» **Exercise**:
Retype the data from its first line through the line that contains "Zeit trotzdem noch", including both, with every line copied unchanged.

» **Data for this task**:
──────────

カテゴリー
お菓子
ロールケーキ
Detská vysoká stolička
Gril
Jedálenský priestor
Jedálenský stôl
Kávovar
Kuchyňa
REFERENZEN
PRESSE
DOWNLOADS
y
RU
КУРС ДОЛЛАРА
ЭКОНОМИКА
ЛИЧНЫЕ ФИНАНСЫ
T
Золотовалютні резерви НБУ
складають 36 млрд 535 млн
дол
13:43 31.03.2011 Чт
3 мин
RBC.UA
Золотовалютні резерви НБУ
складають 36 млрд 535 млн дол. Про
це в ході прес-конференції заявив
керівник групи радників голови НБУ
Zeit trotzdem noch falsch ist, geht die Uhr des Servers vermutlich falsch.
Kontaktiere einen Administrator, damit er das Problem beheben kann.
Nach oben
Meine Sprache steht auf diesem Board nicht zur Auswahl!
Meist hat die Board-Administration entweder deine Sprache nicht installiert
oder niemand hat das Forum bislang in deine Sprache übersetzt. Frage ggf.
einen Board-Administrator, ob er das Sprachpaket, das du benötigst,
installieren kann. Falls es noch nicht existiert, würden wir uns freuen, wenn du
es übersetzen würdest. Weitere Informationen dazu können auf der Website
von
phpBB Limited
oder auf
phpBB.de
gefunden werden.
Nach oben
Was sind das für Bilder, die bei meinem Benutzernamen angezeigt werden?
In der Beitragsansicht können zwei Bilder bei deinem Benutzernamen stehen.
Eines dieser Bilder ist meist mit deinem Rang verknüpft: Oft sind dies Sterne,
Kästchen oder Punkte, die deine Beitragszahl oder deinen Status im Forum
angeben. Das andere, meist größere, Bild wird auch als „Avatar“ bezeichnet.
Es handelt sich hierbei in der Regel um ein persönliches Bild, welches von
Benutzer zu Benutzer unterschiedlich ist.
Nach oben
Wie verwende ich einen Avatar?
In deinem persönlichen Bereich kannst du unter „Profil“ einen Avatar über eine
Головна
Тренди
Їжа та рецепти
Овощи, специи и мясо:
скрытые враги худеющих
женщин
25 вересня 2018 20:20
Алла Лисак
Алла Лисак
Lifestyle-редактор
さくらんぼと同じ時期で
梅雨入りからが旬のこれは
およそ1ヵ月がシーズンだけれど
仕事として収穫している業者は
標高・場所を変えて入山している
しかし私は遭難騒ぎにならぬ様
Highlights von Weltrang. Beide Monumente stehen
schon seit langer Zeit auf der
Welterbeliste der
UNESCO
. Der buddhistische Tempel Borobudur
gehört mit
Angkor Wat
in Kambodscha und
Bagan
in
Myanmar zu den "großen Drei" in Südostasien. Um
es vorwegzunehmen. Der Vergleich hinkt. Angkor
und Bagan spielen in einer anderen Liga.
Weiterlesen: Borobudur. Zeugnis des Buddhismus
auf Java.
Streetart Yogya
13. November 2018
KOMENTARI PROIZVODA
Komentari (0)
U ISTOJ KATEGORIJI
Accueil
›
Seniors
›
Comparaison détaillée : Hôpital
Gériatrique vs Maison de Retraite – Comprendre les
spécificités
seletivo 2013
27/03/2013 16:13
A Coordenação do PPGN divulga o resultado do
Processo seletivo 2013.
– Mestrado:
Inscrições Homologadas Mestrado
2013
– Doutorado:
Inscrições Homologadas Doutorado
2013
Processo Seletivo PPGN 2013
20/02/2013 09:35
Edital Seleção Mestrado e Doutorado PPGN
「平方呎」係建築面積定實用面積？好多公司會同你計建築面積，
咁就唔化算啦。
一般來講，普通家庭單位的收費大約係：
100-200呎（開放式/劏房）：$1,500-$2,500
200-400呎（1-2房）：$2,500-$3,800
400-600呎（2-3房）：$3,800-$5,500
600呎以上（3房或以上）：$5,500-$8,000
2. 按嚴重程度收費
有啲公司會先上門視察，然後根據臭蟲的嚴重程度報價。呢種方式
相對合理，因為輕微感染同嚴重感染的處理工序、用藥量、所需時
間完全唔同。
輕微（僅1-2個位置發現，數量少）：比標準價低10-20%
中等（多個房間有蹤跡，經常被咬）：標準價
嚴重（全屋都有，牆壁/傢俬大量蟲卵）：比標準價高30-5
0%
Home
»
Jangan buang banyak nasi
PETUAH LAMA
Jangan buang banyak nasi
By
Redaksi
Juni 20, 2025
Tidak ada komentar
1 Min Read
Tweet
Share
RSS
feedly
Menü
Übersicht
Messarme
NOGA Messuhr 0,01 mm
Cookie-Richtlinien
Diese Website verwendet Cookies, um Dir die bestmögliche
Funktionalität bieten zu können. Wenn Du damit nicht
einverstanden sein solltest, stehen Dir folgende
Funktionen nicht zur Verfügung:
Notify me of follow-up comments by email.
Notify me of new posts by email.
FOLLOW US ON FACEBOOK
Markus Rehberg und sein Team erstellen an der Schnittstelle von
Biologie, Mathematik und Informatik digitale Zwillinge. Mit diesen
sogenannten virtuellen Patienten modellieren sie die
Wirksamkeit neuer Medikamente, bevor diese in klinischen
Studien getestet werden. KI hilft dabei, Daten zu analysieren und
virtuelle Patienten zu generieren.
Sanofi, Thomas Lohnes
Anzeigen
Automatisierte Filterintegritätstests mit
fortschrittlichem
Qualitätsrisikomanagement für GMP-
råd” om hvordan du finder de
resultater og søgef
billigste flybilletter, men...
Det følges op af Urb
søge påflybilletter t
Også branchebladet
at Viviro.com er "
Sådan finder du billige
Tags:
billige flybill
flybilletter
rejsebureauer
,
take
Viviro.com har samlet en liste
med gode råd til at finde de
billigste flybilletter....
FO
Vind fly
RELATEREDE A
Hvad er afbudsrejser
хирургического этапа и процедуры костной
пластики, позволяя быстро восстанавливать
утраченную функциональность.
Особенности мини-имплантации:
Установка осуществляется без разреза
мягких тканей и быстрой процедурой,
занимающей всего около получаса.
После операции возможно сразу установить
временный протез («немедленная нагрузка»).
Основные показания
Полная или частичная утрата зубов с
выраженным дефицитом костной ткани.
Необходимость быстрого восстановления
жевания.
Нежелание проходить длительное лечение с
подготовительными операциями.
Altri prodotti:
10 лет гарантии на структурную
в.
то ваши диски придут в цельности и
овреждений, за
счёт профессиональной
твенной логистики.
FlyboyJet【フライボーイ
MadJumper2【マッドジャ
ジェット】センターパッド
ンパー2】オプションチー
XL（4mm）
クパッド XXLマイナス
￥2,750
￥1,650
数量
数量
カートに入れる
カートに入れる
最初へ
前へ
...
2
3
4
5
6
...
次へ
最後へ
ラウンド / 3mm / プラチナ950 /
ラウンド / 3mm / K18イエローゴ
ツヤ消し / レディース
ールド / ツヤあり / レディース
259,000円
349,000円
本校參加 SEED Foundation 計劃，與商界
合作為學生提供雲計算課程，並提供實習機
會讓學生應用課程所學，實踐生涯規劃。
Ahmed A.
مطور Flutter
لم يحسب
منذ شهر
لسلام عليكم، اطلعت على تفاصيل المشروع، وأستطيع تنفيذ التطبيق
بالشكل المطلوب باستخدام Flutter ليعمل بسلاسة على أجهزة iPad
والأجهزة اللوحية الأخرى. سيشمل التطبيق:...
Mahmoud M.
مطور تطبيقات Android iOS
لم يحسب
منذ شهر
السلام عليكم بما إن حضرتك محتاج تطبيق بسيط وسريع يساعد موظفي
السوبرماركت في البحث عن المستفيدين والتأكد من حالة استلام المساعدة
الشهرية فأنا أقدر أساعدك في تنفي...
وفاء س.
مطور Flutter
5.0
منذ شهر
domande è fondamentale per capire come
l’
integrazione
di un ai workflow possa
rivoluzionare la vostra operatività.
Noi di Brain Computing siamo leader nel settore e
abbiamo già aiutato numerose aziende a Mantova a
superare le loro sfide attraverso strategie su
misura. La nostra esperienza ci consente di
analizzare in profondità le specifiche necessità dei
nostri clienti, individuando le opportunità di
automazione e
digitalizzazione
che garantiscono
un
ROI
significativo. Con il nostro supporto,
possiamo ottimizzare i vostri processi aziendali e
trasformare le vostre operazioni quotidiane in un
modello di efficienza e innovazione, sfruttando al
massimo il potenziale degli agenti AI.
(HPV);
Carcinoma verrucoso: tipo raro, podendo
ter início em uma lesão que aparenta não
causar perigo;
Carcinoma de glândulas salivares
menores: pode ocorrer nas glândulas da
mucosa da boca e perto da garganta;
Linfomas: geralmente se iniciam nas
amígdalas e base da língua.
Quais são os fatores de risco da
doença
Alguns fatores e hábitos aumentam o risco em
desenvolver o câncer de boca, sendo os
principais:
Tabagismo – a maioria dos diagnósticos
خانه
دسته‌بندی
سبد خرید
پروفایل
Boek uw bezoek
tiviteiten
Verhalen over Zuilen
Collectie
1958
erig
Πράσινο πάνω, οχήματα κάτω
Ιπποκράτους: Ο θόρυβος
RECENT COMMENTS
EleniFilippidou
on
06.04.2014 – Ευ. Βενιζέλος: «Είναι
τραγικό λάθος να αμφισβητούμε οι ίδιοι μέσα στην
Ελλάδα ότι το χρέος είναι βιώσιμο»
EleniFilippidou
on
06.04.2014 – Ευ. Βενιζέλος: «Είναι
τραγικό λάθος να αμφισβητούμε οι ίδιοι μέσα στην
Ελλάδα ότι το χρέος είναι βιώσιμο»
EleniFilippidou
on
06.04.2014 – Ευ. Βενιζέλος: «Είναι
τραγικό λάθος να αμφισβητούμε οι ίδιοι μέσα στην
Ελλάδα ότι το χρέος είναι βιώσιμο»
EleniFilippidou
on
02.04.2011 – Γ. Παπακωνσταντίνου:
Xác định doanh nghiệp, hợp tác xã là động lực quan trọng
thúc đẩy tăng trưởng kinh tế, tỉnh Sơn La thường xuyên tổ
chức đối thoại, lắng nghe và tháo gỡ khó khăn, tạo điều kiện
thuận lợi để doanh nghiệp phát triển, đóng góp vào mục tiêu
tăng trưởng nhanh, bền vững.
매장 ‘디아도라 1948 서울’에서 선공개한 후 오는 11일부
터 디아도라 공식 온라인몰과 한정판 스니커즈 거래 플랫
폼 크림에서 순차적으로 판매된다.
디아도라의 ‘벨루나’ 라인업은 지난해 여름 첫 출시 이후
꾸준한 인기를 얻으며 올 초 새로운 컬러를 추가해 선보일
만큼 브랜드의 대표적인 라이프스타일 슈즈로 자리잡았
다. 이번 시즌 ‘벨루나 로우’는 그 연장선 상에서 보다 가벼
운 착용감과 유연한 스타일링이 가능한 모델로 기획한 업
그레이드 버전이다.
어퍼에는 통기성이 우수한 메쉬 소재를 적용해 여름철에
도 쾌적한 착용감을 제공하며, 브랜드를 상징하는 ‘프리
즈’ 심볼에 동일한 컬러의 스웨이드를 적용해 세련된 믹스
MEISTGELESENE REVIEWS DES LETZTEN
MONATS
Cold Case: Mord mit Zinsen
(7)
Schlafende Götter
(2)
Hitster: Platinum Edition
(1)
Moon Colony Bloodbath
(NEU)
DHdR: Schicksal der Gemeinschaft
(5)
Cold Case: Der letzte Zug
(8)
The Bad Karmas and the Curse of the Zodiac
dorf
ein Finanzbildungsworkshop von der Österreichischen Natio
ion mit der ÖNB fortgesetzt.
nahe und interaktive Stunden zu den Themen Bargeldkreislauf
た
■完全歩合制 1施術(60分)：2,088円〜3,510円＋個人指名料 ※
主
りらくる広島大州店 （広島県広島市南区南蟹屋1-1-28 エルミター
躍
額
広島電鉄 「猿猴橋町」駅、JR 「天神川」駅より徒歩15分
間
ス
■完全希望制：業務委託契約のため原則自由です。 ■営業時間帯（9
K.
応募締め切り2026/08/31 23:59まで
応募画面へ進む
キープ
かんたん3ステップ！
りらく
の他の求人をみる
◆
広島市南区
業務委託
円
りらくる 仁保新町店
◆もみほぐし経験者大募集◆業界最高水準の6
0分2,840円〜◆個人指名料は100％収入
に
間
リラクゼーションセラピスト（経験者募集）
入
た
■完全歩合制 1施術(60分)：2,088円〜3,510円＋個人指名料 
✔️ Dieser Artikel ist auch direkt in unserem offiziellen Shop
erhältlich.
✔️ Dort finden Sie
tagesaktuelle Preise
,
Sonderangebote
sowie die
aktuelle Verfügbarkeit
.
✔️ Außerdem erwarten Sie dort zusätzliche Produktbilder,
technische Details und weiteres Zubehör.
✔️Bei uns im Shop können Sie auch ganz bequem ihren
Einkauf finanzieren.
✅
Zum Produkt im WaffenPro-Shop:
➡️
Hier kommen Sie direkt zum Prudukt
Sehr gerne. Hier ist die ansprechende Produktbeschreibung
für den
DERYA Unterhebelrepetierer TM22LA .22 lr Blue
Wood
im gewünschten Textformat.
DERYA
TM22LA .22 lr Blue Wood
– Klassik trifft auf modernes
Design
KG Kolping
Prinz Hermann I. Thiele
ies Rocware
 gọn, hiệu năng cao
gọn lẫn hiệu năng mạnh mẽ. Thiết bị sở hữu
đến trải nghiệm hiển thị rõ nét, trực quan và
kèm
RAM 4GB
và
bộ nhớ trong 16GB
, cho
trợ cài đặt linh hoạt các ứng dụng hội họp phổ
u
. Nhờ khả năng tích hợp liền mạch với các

──────────

» **Response below**:
カテゴリー
お菓子
ロールケーキ
Detská vysoká stolička
Gril
Jedálenský priestor
Jedálenský stôl
Kávovar
Kuchyňa
REFERENZEN
PRESSE
DOWNLOADS
y
RU
КУРС ДОЛЛАРА
ЭКОНОМИКА
ЛИЧНЫЕ ФИНАНСЫ
T
Золотовалютні резерви НБУ
складають 36 млрд 535 млн
дол
13:43 31.03.2011 Чт
3 мин
RBC.UA
Золотовалютні резерви НБУ
складають 36 млрд 535 млн дол. Про
це в ході прес-конференції заявив
керівник групи радників голови НБУ
Zeit trotzdem noch falsch ist, geht die Uhr des Servers vermutlich falsch.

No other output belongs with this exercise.